-- Opening Marker --

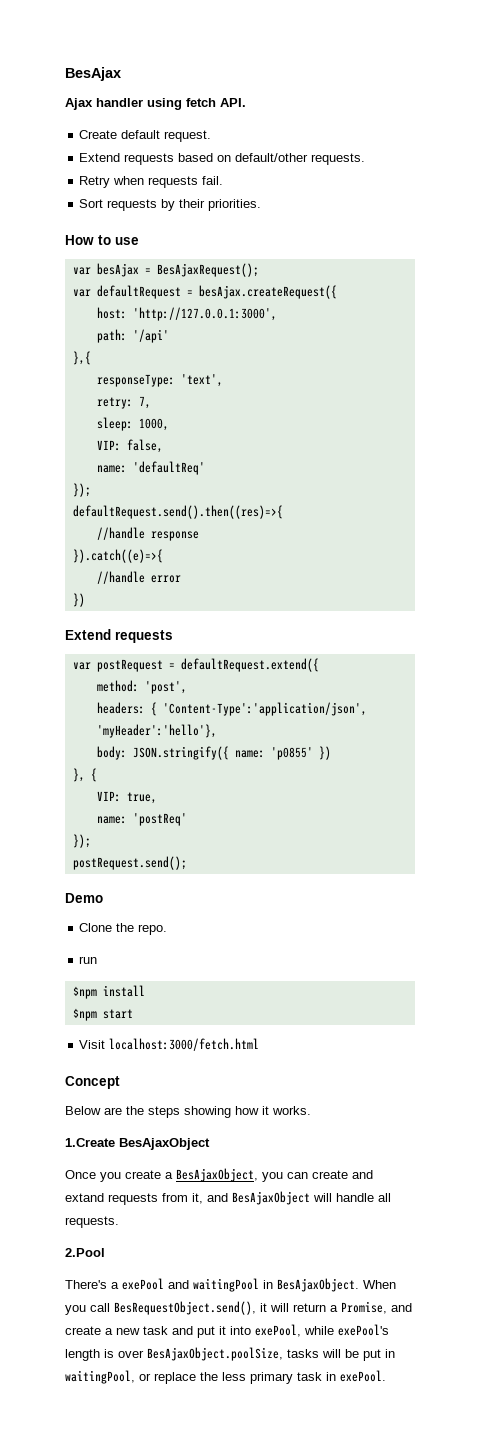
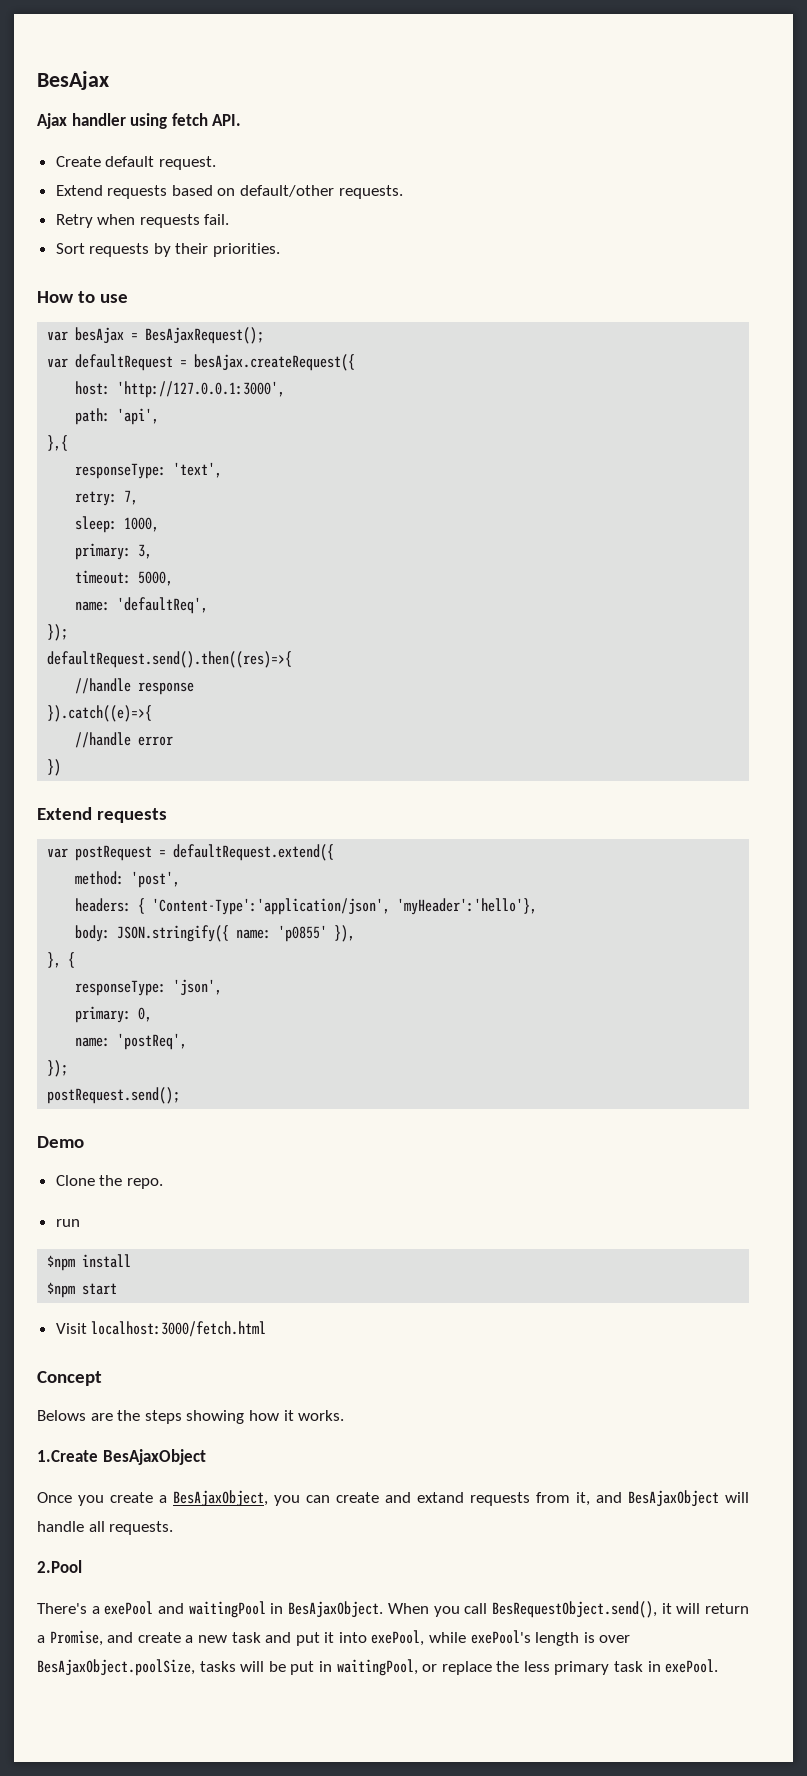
[132,329,169,343] '/api' -> [117,408,160,425] 'api',
[96,439,163,453] [96,461,205,475] VIP: false, // name: 'defaultReq' -> [75,543,153,560] [75,570,174,586] [75,597,209,614] primary: 3, // timeout: 5000, // name: 'defaultReq',
[318,746,331,760] }) -> [334,925,356,942] }),
[96,791,157,804] [96,813,187,826] VIP: true, // name: 'postReq' -> [75,979,223,996] [75,1006,153,1023] [75,1033,188,1050] responseType: 'json', // primary: 0, // name: 'postReq',
[65,1106,101,1115] Below -> [37,1410,86,1421] Belows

-- Closing Marker --

_TASK BRIEF_
Every line in the records above that contains the word "name" is to be copied out.

_YOUR SOLUTION_
[96,439,163,453] [96,461,205,475] VIP: false, // name: 'defaultReq' -> [75,543,153,560] [75,570,174,586] [75,597,209,614] primary: 3, // timeout: 5000, // name: 'defaultReq',
[96,791,157,804] [96,813,187,826] VIP: true, // name: 'postReq' -> [75,979,223,996] [75,1006,153,1023] [75,1033,188,1050] responseType: 'json', // primary: 0, // name: 'postReq',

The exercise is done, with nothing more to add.